Items listed in a dataset:
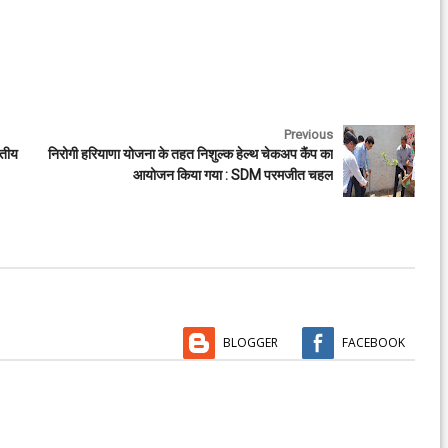
Previous
रतीय
निरोगी हरियाणा योजना के तहत निशुल्क हेल्थ चेकअप कैंप का
आयोजन किया गया : SDM परमजीत चहल
BLOGGER
FACEBOOK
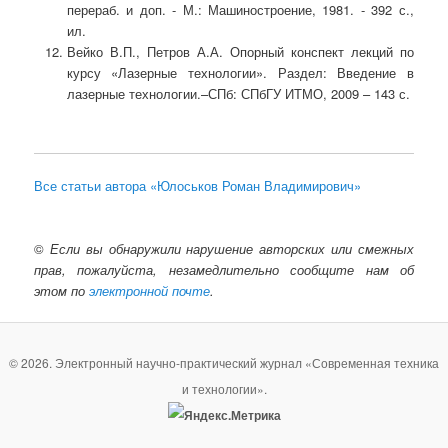
перераб. и доп. - М.: Машиностроение, 1981. - 392 с.,
ил.
Вейко В.П., Петров А.А. Опорный конспект лекций по
курсу «Лазерные технологии». Раздел: Введение в
лазерные технологии.–СПб: СПбГУ ИТМО, 2009 – 143 с.
Все статьи автора «Юлоськов Роман Владимирович»
©
Если вы обнаружили нарушение авторских или смежных
прав, пожалуйста, незамедлительно сообщите нам об
этом по
электронной почте
.
© 2026. Электронный научно-практический журнал «Современная техника
и технологии».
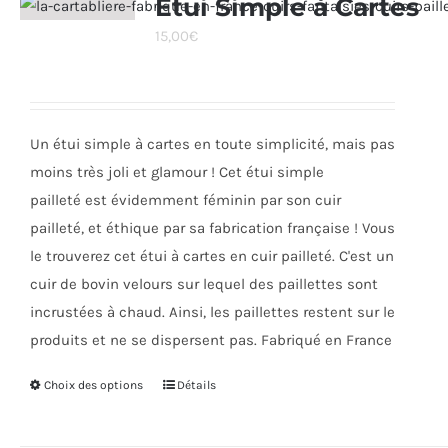
Étui Simple à Cartes
Les
15,00
€
options
peuvent
être
choisies
Un étui simple à cartes en toute simplicité, mais pas
sur
moins très joli et glamour ! Cet étui simple
la
pailleté est évidemment féminin par son cuir
page
pailleté, et éthique par sa fabrication française ! Vous
du
le trouverez cet étui à cartes en cuir pailleté. C'est un
produit
cuir de bovin velours sur lequel des paillettes sont
incrustées à chaud. Ainsi, les paillettes restent sur le
produits et ne se dispersent pas. Fabriqué en France
Choix des options
Ce
Détails
produit
a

YOUR TASK » Reproduce the lines from the one containing "перераб. и доп." through the end of the lines, including both ends, and leave the pictures out of your answer.

SOLUTION TO THIS PROBLEM »
перераб. и доп. - М.: Машиностроение, 1981. - 392 с.,
ил.
Вейко В.П., Петров А.А. Опорный конспект лекций по
курсу «Лазерные технологии». Раздел: Введение в
лазерные технологии.–СПб: СПбГУ ИТМО, 2009 – 143 с.
Все статьи автора «Юлоськов Роман Владимирович»
©
Если вы обнаружили нарушение авторских или смежных
прав, пожалуйста, незамедлительно сообщите нам об
этом по
электронной почте
.
© 2026. Электронный научно-практический журнал «Современная техника
и технологии».
Étui Simple à Cartes
Les
15,00
€
options
peuvent
être
choisies
Un étui simple à cartes en toute simplicité, mais pas
sur
moins très joli et glamour ! Cet étui simple
la
pailleté est évidemment féminin par son cuir
page
pailleté, et éthique par sa fabrication française ! Vous
du
le trouverez cet étui à cartes en cuir pailleté. C'est un
produit
cuir de bovin velours sur lequel des paillettes sont
incrustées à chaud. Ainsi, les paillettes restent sur le
produits et ne se dispersent pas. Fabriqué en France
Choix des options
Ce
Détails
produit
a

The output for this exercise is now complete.